◆ **EXERCISE REQUIREMENTS**
1. From the forum post on Bernoulli's equation, list every symbol in the equation "P1+0.5*rho*v1^2=P2+0.5*rho*v2^2" apart from the numbers.
2. Sum up the forum post on Bernoulli's equation in two sentences.
3. Carry on the forum post on Bernoulli's equation from its last sentence.

Re: Bernoulli (horizontal)

[Ludwik Kowalski <kowalskiL@MAIL.MONTCLAIR.EDU>]

Ludwik Kowalski wrote:

> Presumably the system is water between the two pistons
> The naive explanation of the observed increase of KE is
> "because the volume of the liquid must be conserved."
> A more sophisticated explanation is the work-energy
> theorem applied to the CM of the system. The net work
> is equal to deltaKE.
>
> Suppose the setup is horizontal; the tube becomes narrower
> but the average PEgrv of "parcels of water" does not change
> along the tube. In that simple case we have
>
> P1+0.5*rho*v1^2=P2+0.5*rho*v2^2.
>
> where P is pressure. Is it OK to say that P is also the energy
> per unit volume (because N/m^2=J/m^3)? We know that P
> decreases along the tube as the cross sectional area becomes
> smaller. The situation looks like an energy transformation;
> process. Bernoulli tells us that P decreases by the same
> amount by which the KE (also per unit volume) increases.
> What is wrong with saying that P is the "mechanical energy
> of pressure," per unit volume?

Here is one more comment on the above.

If P1 and P2  are "local energies per unit volume" then the
total "pressure energy" of the system is the sum of all P'*V,
where P' is the mean pressure and V is the volume of the
system (liquid between the two pistons). Note that the
volume of our system does not change while P is decreasing.

◆ **RECORD EXTRACTS**
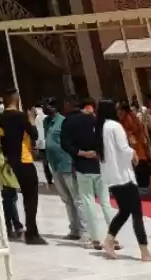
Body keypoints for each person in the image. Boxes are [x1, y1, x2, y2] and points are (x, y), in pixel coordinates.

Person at [97, 98, 151, 261]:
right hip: (123, 176)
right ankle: (144, 251)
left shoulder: (100, 127)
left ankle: (109, 241)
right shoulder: (115, 126)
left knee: (124, 211)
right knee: (136, 212)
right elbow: (124, 149)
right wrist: (134, 154)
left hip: (111, 176)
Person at [61, 96, 114, 248]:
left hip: (82, 166)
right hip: (100, 166)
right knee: (105, 202)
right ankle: (113, 237)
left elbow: (65, 144)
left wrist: (81, 153)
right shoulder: (98, 121)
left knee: (88, 201)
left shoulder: (69, 122)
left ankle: (95, 238)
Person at [0, 92, 44, 244]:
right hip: (24, 158)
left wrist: (8, 158)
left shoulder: (2, 117)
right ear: (16, 100)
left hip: (13, 160)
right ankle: (32, 232)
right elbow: (34, 134)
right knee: (31, 196)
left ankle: (30, 230)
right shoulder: (21, 116)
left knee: (25, 194)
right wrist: (31, 120)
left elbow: (2, 138)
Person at [43, 98, 83, 241]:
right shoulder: (46, 122)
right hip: (54, 165)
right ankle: (74, 229)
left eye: (47, 105)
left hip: (66, 163)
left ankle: (84, 230)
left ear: (54, 107)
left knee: (76, 198)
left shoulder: (63, 121)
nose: (44, 108)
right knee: (66, 199)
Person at [0, 109, 22, 239]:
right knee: (9, 197)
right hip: (1, 164)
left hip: (10, 162)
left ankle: (12, 226)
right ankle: (13, 227)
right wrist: (4, 139)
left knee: (11, 198)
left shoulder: (7, 117)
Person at [120, 100, 151, 192]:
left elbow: (134, 129)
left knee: (140, 162)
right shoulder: (131, 116)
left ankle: (144, 184)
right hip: (138, 143)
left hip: (136, 143)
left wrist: (129, 135)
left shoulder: (128, 117)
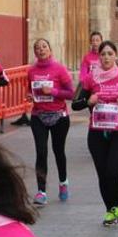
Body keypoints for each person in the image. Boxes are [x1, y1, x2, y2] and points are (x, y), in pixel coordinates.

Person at [72, 40, 118, 226]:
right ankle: (110, 210)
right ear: (98, 57)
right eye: (103, 54)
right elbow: (75, 104)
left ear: (116, 56)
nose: (106, 57)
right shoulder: (90, 78)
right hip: (96, 133)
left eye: (110, 54)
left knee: (113, 171)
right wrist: (88, 102)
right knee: (103, 174)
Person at [26, 38, 75, 205]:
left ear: (50, 49)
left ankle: (63, 182)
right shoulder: (31, 71)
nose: (41, 50)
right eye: (37, 48)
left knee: (58, 150)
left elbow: (71, 93)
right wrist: (30, 96)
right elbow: (30, 89)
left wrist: (53, 91)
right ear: (35, 52)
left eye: (44, 46)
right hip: (38, 115)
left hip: (58, 116)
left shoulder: (59, 69)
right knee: (41, 152)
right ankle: (41, 191)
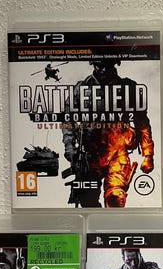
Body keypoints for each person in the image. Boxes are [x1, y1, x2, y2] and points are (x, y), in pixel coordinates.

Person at [62, 59, 155, 208]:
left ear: (115, 64)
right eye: (100, 66)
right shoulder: (81, 89)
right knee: (88, 202)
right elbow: (68, 121)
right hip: (90, 156)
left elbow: (142, 122)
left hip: (118, 154)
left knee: (115, 200)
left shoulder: (128, 88)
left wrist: (148, 155)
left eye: (108, 65)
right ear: (93, 64)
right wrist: (70, 147)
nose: (104, 70)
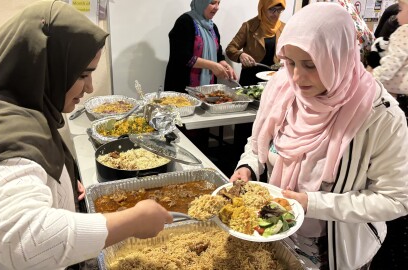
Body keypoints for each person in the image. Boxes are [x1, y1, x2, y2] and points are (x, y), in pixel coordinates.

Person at [0, 1, 172, 269]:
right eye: (83, 74)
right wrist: (134, 220)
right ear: (46, 65)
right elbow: (26, 243)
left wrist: (61, 187)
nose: (90, 87)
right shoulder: (7, 131)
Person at [229, 3, 408, 269]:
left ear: (339, 57)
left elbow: (395, 198)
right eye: (289, 62)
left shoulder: (379, 116)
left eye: (311, 65)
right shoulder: (281, 89)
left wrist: (311, 203)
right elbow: (259, 144)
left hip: (335, 249)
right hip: (272, 231)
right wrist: (248, 167)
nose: (297, 77)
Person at [163, 0, 236, 151]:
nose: (216, 7)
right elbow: (181, 57)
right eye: (212, 2)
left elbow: (217, 52)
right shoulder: (185, 22)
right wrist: (212, 65)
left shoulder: (211, 26)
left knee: (202, 132)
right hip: (183, 89)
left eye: (218, 3)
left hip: (204, 91)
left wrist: (223, 63)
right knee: (183, 136)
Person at [225, 0, 286, 86]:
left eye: (279, 10)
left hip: (274, 79)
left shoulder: (284, 28)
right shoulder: (249, 26)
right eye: (271, 9)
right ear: (263, 8)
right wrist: (240, 55)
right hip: (250, 78)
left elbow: (291, 52)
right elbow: (230, 49)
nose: (275, 13)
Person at [372, 0, 408, 99]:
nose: (396, 16)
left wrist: (370, 79)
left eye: (400, 10)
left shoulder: (404, 31)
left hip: (396, 94)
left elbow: (391, 64)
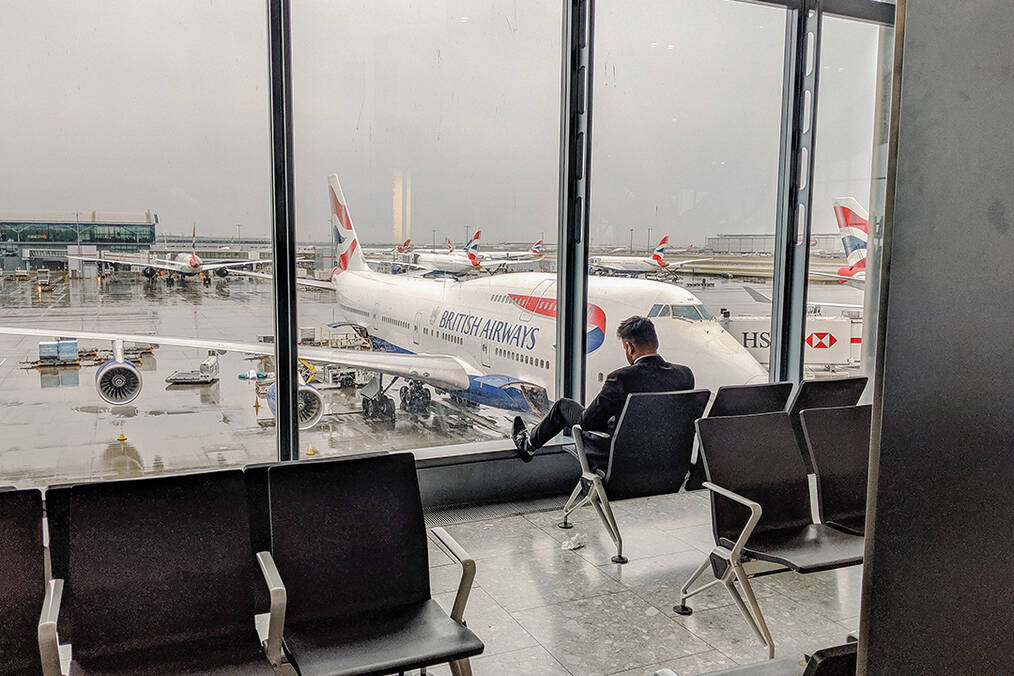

◆ **ANSWERS BY TASK**
1. P1, rho, v1, P2, v2

2. A quoted message asks whether pressure in a horizontal tube that narrows can be called the "mechanical energy of pressure" per unit volume, since Bernoulli's equation shows pressure dropping by the same amount that kinetic energy per unit volume rises. The added comment notes that if pressures are local energies per unit volume, then the total "pressure energy" of the liquid between the two pistons is the sum of all P'*V, and that the system's volume stays the same while pressure decreases.

3.
Therefore the amount of "pressure energy" lost by a small
parcel of water (volume V'), when it is pushed by dx, should
be V'*dP. What is dP? It the product of the gradient of P (along
the progressively narrowing pipe) and dx. The "pressure energy
of each parcel  of water decreases by V'*dP while its kinetic
energy increases by the same amount.

No heat is generated and the total mechanical energy is
conserved. What is wrong with inventing a new form of
energy and keep the "general idea" of conservation of E?

The V'*dP reminds me the P'*dV work for a gas. By
integrating P'*dV, for example along an isothermic path,
we get the total work done on the system. Likewise, by
integrating V'*dP, for example along the constant gradient
pipe, we will calculate the total number of joules. Should
it be called work done on the liquid or should it be called
"pressure energy" lost by the liquid when its kinetic energy
is increased by the same amount, and at the same time?

I suppose somebody will say "neither"; it is only "energy
in transfer" through this mechanical engine. How does
the Bernoulli pipe differ from other "simple machines?"

Silly speculations? Hmm. Where am I wrong?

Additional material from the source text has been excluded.